I bite into my mystery meat tacos – as naked
and sad as I’ve ever seen a taco – but at least they’re warm and
salty. My body craves anything that will
absorb the volatile esters of last night’s New year’s binge – beer, wine,
bubbly at the stroke of midnight, and the bag of 12 grapes, one for each second
counting down to midnight. Thank god I stopped short of tequila shots. I had a little bit of sense entering 2012.
Maybe this bodes well for my new year, my new empty journal of musings, a clean
slate, and penned into the first page: my
aspirations for a 2012 of creativity,
connection, y corozon.
I look up from my
snack, my book splayed open on the table, and there’s Regina and her friend
Luz, two tables down from me, now heading straight toward me smiling behind
movie star shades: a late night for them
too. We failed to connect last night –
my text message never reached them – so we were meant to run into each other at
the station today, obviously, just before our departures from Gto.
We share new year’s
greetings and kisses, all agree there’s a karma to our last-minute rendezvous that
we need to honor. We recommit to seeing each other in 2012 – in Leon, where Luz
lives, or in DF where Regina lives, or perhaps in Michoacan where’s she’s
starting her project. But please not Green River. I tell them one of my new
year’s resolutions is to escape Rioverde as frequently as I can and connect
with other people and places of Mexico – so when I finally go home home (wherever
home may be by the end of the Peace Corps chapter), my picture of Mexico will a
bit more complete. I take the
opportunity to share this possibility aloud with the muchachas, in clear, plain
English, which makes me more accountable to live it.
It occurs to me, how
open and free I’m feeling at the very start of this new year. Looking back,
seems like I
spent the entirety of 2011 closed off, closed in, protecting myself. I wonder if this has been going on for some
time, the last few years, maybe forever – and I’m just now noticing it. Noticing
it because …I have some distance from it – at this moment anyway. So I’ll try to explain it: I protect myself from the disappointment of
people. My quiet survival strategy over this past taxing year has been to seclude
myself. Tired of reaching out, I’ve decided to just stop showing interest,
becoming ever more independent, self-sufficient, and in turn isolated, though
protected from the inevitable disappointment.

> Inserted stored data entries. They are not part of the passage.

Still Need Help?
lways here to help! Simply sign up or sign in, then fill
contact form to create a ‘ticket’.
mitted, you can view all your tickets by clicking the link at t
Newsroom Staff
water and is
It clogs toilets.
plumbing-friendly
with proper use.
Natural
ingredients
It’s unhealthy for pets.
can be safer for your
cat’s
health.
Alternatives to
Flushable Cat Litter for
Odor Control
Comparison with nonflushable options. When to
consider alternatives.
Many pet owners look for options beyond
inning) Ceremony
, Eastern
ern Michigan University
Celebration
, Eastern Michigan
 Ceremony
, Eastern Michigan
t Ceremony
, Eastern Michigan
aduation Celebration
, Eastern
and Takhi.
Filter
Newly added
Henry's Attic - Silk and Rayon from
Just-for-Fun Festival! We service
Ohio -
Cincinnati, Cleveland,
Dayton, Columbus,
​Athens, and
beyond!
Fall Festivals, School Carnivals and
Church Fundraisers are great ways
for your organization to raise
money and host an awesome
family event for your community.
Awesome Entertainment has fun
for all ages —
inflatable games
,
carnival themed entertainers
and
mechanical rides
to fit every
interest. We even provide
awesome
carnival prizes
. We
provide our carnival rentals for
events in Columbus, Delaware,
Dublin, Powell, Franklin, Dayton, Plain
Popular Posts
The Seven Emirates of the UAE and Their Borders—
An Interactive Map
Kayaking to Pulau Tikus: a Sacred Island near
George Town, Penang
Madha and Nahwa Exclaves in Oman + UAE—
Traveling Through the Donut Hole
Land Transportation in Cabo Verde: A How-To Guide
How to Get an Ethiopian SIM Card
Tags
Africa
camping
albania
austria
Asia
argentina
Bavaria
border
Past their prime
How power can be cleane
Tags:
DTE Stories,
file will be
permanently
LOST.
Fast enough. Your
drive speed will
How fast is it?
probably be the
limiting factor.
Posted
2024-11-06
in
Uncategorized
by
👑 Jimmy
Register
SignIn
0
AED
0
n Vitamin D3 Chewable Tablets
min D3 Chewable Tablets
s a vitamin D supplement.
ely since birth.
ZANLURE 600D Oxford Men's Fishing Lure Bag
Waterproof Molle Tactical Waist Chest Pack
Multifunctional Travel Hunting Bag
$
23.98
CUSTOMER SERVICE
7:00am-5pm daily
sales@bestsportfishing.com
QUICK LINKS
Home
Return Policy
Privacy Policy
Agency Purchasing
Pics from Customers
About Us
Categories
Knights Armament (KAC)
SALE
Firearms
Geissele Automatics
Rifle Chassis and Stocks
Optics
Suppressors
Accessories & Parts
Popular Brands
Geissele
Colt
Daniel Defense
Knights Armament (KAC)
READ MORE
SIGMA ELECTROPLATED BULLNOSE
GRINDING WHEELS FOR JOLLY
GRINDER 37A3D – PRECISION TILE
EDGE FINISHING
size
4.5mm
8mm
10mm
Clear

Huh, I’m wearing one of Octavio Paz’s Mexican Masks (http://en.wikipedia.org/wiki/Octavio_Paz). Maybe
I AM becoming Mexican, going native, adapting to my surroundings like a chameleon. They say children of alcoholics
learn to do this well. And how convenient a mask – hiding as I make my way down
the street each day, so conspicuous – the people eying me – I feel their sideways glances - what’s the gringa
doing now? Running?! In this heat? Is
she loca?!
The problem is: the mask doesn’t work for long. Perhaps I needed the distance in 2011 – time
to reflect, recharge, reorient – so I would survive this experience. But that
can’t last forever. I can’t just turn-off
my need to connect with others – like it’s a light switch and I’m saving
energy. Humans energize me; they are a
life force. (And yes, they also sap me.)
So I need to be more choosey – I can listen to my intuition
about situations – and I can deal with the disappointment that will likely come
by acknowledging it if it does come and not making myself wrong for ‘caring’ so
much. But I can’t turn-off such a
vibrant part of me to protect myself from those feelings of sadness and loss
that are inevitable.
How do I work with them creatively, appreciatively,
lovingly?
Yes, this is the stance for 2012.
Thanks for Regina
and Luz’s presence in the bus station to help me articulate that. Thanks to Karen’s warm energy for
illuminating this for me too. Thanks to
Gabriel at Todos Os Santos Hostel – and to Jeffery and Monica the black and
white couple who invited me in to help celebrate their 40th wedding
anniversary that coincided with new years.
I had a chance to see during these final days of 2011, in Gto, what I
want for myself for this coming year.